Seneca, a first century Stoic, is one of Taleb’s heroes in the book “Antifragile: Things that gain from disorder”. Seneca used to mentally write-off all his possessions before going to bed as if he were to be in a shipwreck. If he still had them when he woke up, it was a bonus.  Seneca was a shipwreck survivor and perhaps he had experienced the fragility of life first-hand. Taleb quotes Seneca, “He is in debt, whether he borrowed from another person or from fortune.”

Thus expectations or desires are also a kind of debt which turns into obligations to be fulfilled. When not fulfilled it feels like a failure. “Oh, I couldn’t buy the car I wanted so badly.” But subtracting expectation debt is not as easy as paying off monetary debt. Expectations can be deep-rooted and subtle. We can’t just subtract the waves on the ocean, can we? So this is what I learned from spiritual teachers like Jiddu Krishnamurti, David Bohm and Eckhart Tolle that I could apply it my context.

An expectation gets subtracted when it is seen as meaningless.

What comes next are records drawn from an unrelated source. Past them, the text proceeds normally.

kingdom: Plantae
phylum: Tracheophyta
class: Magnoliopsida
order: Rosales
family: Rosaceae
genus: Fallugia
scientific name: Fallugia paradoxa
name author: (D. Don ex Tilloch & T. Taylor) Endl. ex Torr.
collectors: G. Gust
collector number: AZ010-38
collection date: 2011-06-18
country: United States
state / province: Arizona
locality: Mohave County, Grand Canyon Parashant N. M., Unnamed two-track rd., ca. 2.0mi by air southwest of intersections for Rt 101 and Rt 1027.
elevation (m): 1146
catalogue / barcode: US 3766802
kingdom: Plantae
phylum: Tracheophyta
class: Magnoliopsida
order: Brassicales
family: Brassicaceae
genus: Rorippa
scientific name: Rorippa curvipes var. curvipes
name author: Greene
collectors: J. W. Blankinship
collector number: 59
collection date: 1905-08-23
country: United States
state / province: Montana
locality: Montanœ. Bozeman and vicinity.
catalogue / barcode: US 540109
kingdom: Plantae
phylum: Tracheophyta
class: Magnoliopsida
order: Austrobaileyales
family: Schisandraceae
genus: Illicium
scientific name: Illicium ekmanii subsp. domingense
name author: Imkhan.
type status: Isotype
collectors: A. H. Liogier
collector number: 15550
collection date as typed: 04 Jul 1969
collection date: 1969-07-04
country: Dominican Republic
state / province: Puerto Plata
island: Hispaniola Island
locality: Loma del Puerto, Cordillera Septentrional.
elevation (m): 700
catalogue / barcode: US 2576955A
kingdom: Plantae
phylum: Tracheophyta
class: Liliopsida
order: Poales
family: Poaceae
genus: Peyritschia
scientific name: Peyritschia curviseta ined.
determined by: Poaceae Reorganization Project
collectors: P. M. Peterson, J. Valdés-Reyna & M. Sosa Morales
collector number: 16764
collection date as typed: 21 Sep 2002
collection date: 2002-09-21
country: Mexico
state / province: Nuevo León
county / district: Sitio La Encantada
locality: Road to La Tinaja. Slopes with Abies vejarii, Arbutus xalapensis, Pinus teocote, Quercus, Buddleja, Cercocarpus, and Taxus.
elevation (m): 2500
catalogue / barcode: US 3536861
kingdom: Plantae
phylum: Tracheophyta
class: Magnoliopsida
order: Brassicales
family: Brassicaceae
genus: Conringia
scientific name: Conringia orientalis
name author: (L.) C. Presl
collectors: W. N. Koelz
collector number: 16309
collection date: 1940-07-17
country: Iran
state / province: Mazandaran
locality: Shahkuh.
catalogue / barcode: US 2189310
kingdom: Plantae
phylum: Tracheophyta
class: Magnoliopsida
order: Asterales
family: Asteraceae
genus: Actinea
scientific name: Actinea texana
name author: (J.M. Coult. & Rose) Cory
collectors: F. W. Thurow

And to see expectations in action one needs to learn to watch the movement of thought while thinking. This movement is subtler than the movement of breath. Moreover, expectation per se is not bad. It is the force behind the expectation turning it into an absolute necessity that makes failing dreadful. Over the years, watching the movement of thought has become a second nature for me. However, thought is a sophisticated process and it is extremely good at creating self-deception. So watching the movement of thought is a lifelong learning process.

Does it mean I have no expectations? No. I do make plans – some short term (course teaching plan) and some long-term (consulting focus for the next few years). Earning a livelihood is still important. However, if things don’t go as per the plan, and they invariably do, it doesn’t surprise me. In fact, I anticipate and watch out for surprising signals, both positive and negative and course correct if necessary. And failing has felt normal and comfortable for the past several years.

To summarize, protecting against downside exposure and subtracting expectations are two ways of learning to fail with comfort. Subtracting expectations needs alertness to watch the movement of thought and recognize the meaninglessness of expectations when they don’t make sense anymore.